Home Capital shares sell off after Berkshire Hathaways discloses it's sold most of its stake
News that Buffett has sold most of his stake sends shares down as much as 18%
Shares in Canadian mortgage company Home Capital fell as much as 18 per cent on Wednesday after word came out that Warren Buffett's company Berkshire Hathaway had sold most of its stake in the company.
Home Capital's TSX-listed shares were changing hands at just over $14 on Wednesday, off by more than $2 from Tuesday's close after a press release from the company early Tuesday morning revealed that Berkshire has sold off most of what it owned in the company.
Home Capital was rocked in 2017 by allegations from regulators that the company had misled investors about some of its mortgages, which led to a run on the bank as investors pulled out their money.
Later that summer, Berkshire stepped up with a $2-billion credit line for the company, and a $400-million equity stake to solidify its finances. Those moves had the desired result, as the stock price recovered to almost $20 a share after plunging below $10 during the lowest point in the story.
Buffett's involvement not only gave Home Capital the money it needed to keep going, but his name lended a degree of confidence to a company that needed it at the time.
The original deal saw Berkshire buy almost 20 per cent of the company for $153 million and Berkshire wanted to increase that to more than 38 per cent by buying even more stock later.
But Home Capital investors rejected that second purchase in a vote late last year largely because the urgency had passed and Berkshire would have been buying those shares at just over $10 each at a time when the company's public shares were trading well higher than that.
Wednesday's press release says that since Home Capital rejected that second stock purchase, Berkshire's stake in the company "is now not of a size to justify our ongoing involvement."
"Although we have decided to substantially exit from our investment, we will continue to cheer from the sidelines for our friends at Home," Berkshire said in the release.
For its part, Home Capital's management thanked Berkshire for their investment at the time but stressed that the company is now ready to stand on its own two feet.
"Home Capital is in an excellent position to continue providing industry-leading service with a strong focus on sustainable risk management," CEO Yousry Bissada said. "Berkshire's investment in Home Capital provided substantive assistance to the company and created stability and value for the company and its stakeholders at a critical time in 2017."
"Since that time, Home Capital has returned to profitability, strengthened its business and made significant progress on its strategy for sustainable growth. Home Capital is grateful to Berkshire for their support while we positioned the Company for long-term success."

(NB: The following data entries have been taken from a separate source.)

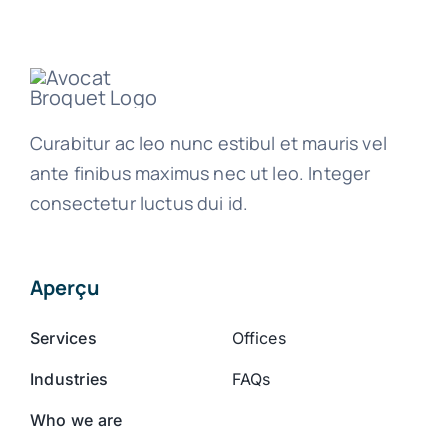
Curabitur ac leo nunc estibul et mauris vel
ante finibus maximus nec ut leo. Integer
consectetur luctus dui id.
Aperçu
Services
Offices
Industries
FAQs
Who we are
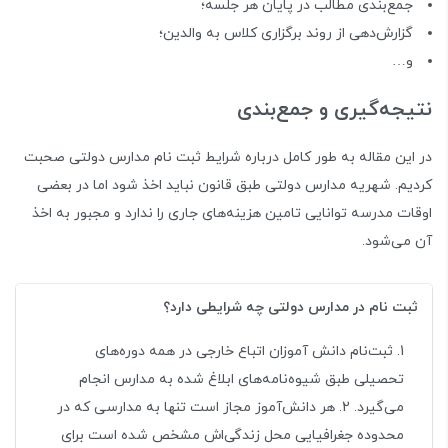
جمع‌بندی مطالب در پایان هر جلسه؛
گزارش‌دهی از روند برگزاری کلاس به والدین؛
و…
نتیجه‌گیری و جمع‌بندی
در این مقاله به طور کامل درباره شرایط ثبت‌ نام مدارس دولتی صحبت
کردیم. شهریه مدارس دولتی طبق قانون نباید اخذ شود اما در بعضی‌
اوقات مدرسه توانایی تامین هزینه‌های جاری را ندارد و مجبور به اخذ
آن می‌شود.
ثبت نام در مدارس دولتی چه شرایطی دارد؟
1. ثبت‌نام دانش آموزان اتباع خارجی در همه دوره‌های
تحصیلی طبق شیوه‌نامه‌های ابلاغ شده به مدارس انجام
می‌گیرد. 2. هر دانش‌آموز مجاز است تنها به مدارسی که در
محدوده جغرافیایی محل زندگی‌اش مشخص شده است برای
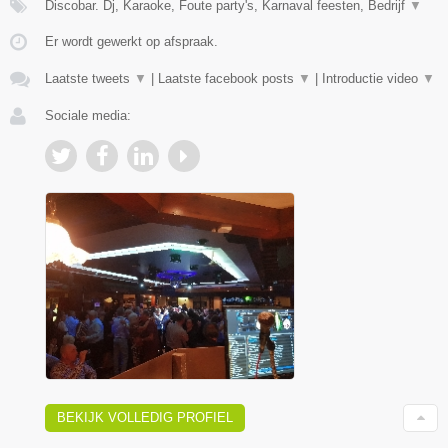
Discobar. Dj, Karaoke, Foute party's, Karnaval feesten, Bedrijf
▼
Er wordt gewerkt op afspraak.
Laatste tweets
▼
|
Laatste facebook posts
▼
|
Introductie video
▼
Sociale media:
BEKIJK VOLLEDIG PROFIEL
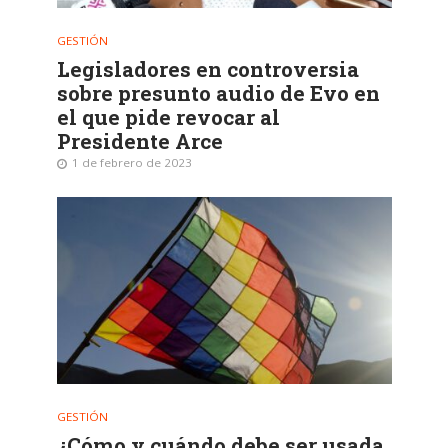
GESTIÓN
Legisladores en controversia
sobre presunto audio de Evo en
el que pide revocar al
Presidente Arce
1 de febrero de 2023
GESTIÓN
¿Cómo y cuándo debe ser usada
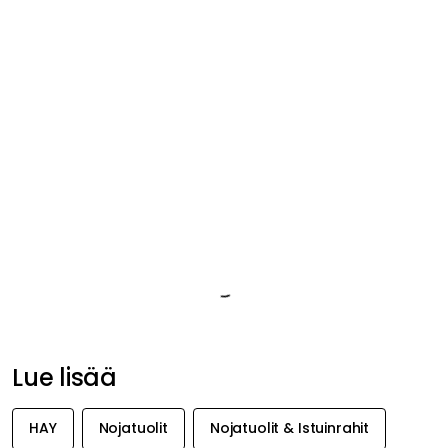
Istuinkorkeus
40 cm
Istuinsyvyys
46 cm
Korkeus
73 cm
Leveys
77 cm
Warranty
10 years
Lataa Tuotetiedot (en)
Tuotemerkistä
Suositeltu sinulle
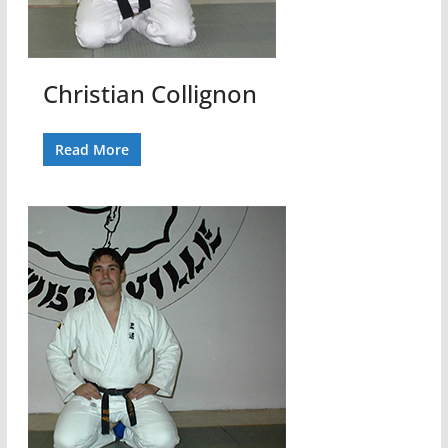
Christian Collignon
Read More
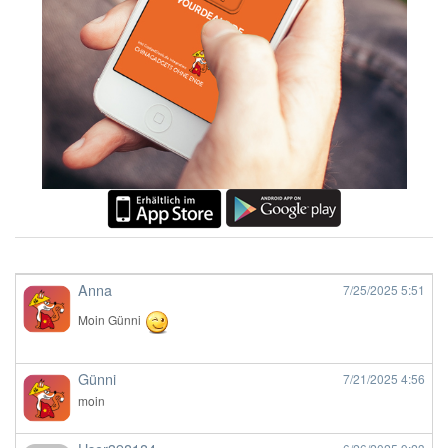
Anna
7/25/2025
5:51
Moin Günni
Günni
7/21/2025
4:56
moin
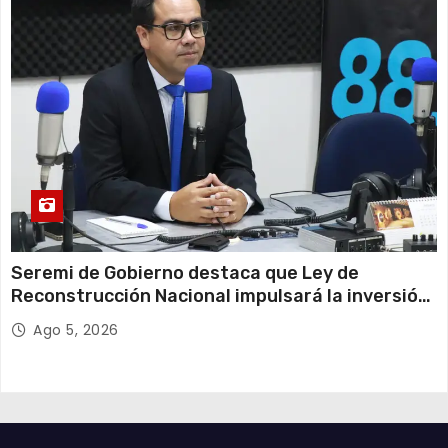
Seremi de Gobierno destaca que Ley de
Reconstrucción Nacional impulsará la inversión
y el empleo en Tarapacá
Ago 5, 2026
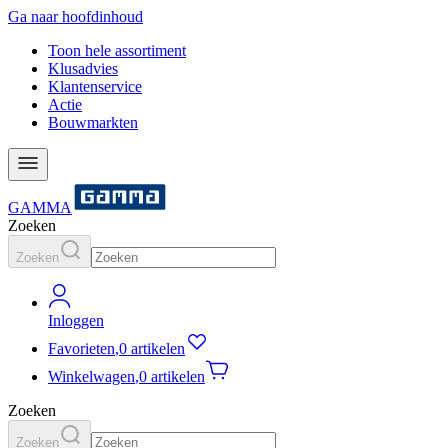
Ga naar hoofdinhoud
Toon hele assortiment
Klusadvies
Klantenservice
Actie
Bouwmarkten
GAMMA
Zoeken
Zoeken
Inloggen
Favorieten
,
0 artikelen
Winkelwagen
,
0 artikelen
Zoeken
Zoeken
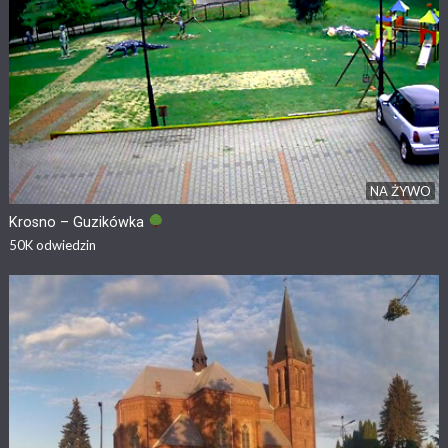
NA ŻYWO
Krosno – Guzikówka
50K
odwiedzin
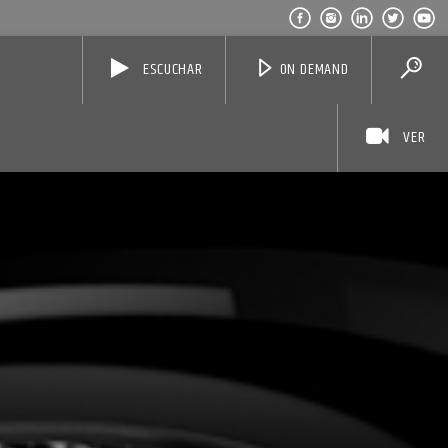
ESCUCHAR
ON DEMAND
VER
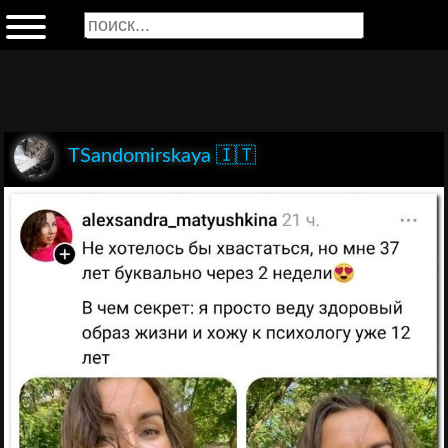
TSandomirskaya 🇮🇹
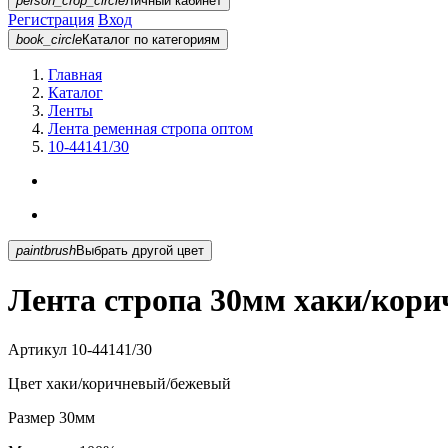
person_crop_circle
Личный кабинет
Регистрация
Вход
book_circle
Каталог
по категориям
Главная
Каталог
Ленты
Лента ременная стропа оптом
10-44141/30
paintbrush
Выбрать другой цвет
Лента стропа 30мм хаки/кори
Артикул
10-44141/30
Цвет
хаки/коричневый/бежевый
Размер
30мм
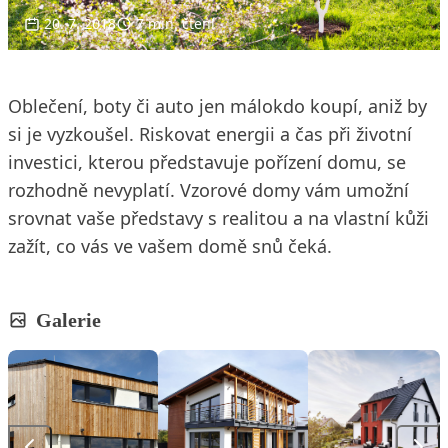
20. 7. 2018
7 min. čtení
Oblečení, boty či auto jen málokdo koupí, aniž by
si je vyzkoušel. Riskovat energii a čas při životní
investici, kterou představuje pořízení domu, se
rozhodně nevyplatí. Vzorové domy vám umožní
srovnat vaše představy s realitou a na vlastní kůži
zažít, co vás ve vašem domě snů čeká.
Galerie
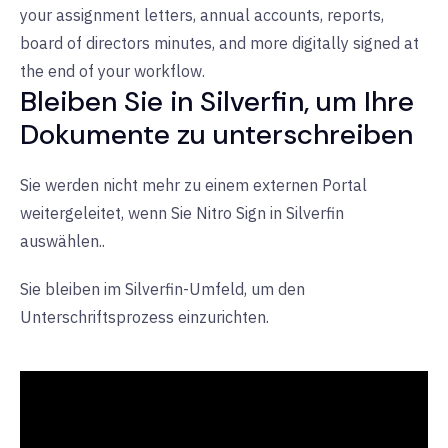
your assignment letters, annual accounts, reports,
board of directors minutes, and more digitally signed at
the end of your workflow.
Bleiben Sie in Silverfin, um Ihre
Dokumente zu unterschreiben
Sie werden nicht mehr zu einem externen Portal
weitergeleitet, wenn Sie Nitro Sign in Silverfin
auswählen.
.
Sie bleiben im Silverfin-Umfeld, um den
Unterschriftsprozess einzurichten.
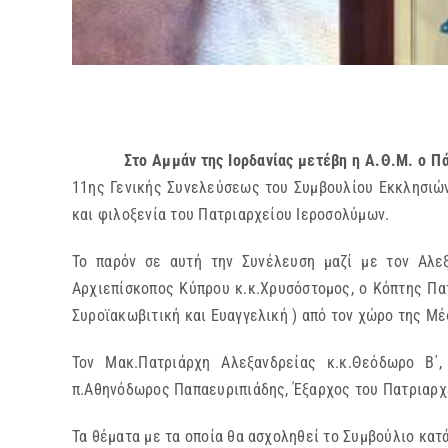
Στο Αμμάν της Ιορδανίας μετέβη η Α.Θ.Μ. ο Πάπας
11ης Γενικής Συνελεύσεως του Συμβουλίου Εκκλησιών
και φιλοξενία του Πατριαρχείου Ιεροσολύμων.
Το παρόν σε αυτή την Συνέλευση μαζί με τον Αλεξ
Αρχιεπίσκοπος Κύπρου κ.κ.Χρυσόστομος, ο Κόπτης Πατ
Συροϊακωβιτική και Ευαγγελική ) από τον χώρο της Μ
Τον Μακ.Πατριάρχη Αλεξανδρείας κ.κ.Θεόδωρο Β΄,
π.Αθηνόδωρος Παπαευριπιάδης, Έξαρχος του Πατριαρχ
Τα θέματα με τα οποία θα ασχοληθεί το Συμβούλιο κατά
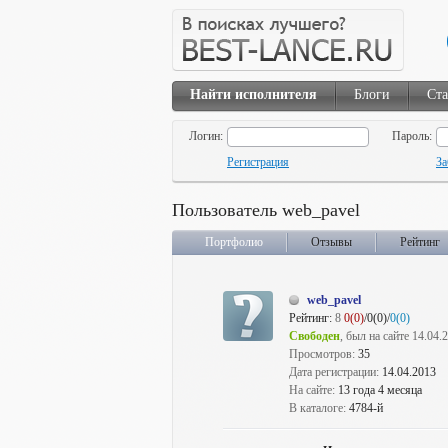
Найти исполнителя
Блоги
Ста
Логин:
Пароль:
Регистрация
За
Пользователь web_pavel
Портфолио
Отзывы
Рейтинг
web_pavel
Рейтинг:
8
0(0)
/0(0)/
0(0)
Свободен
, был на сайте 14.04.
Просмотров:
35
Дата регистрации:
14.04.2013
На сайте:
13 года 4 месяца
В каталоге:
4784-й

Investors didn't respond quite as warmly to the news, however, as Home Capital shares were off as much as 18 per cent on Wednesday. "The Berkshire announcement is likely to dominate the headlines this morning as it does mark the end of an era for HCG," Industrial Alliance analyst Dylan Steuart said, adding that he estimates Berkshire probably still owns about 2.5 million shares in the company, something that could continue to weigh on the stock price as Berkshire slowly sells those shares off in the coming weeks and months.
Steuart has a target price of $22 on Home Capital's shares, meaning he thinks the stock will be worth 33 per cent more a year from now than it is today.
Toronto-Dominion Bank analyst Graham Ryding is somewhat gloomier, with a target price of just $19 a share for the company.
"Losing Berkshire Hathaway as a cornerstone investor is a negative, in our view," he said in a note to clients on Wednesday. "However, we understand Berkshire's position in that the investment is too small currently to justify."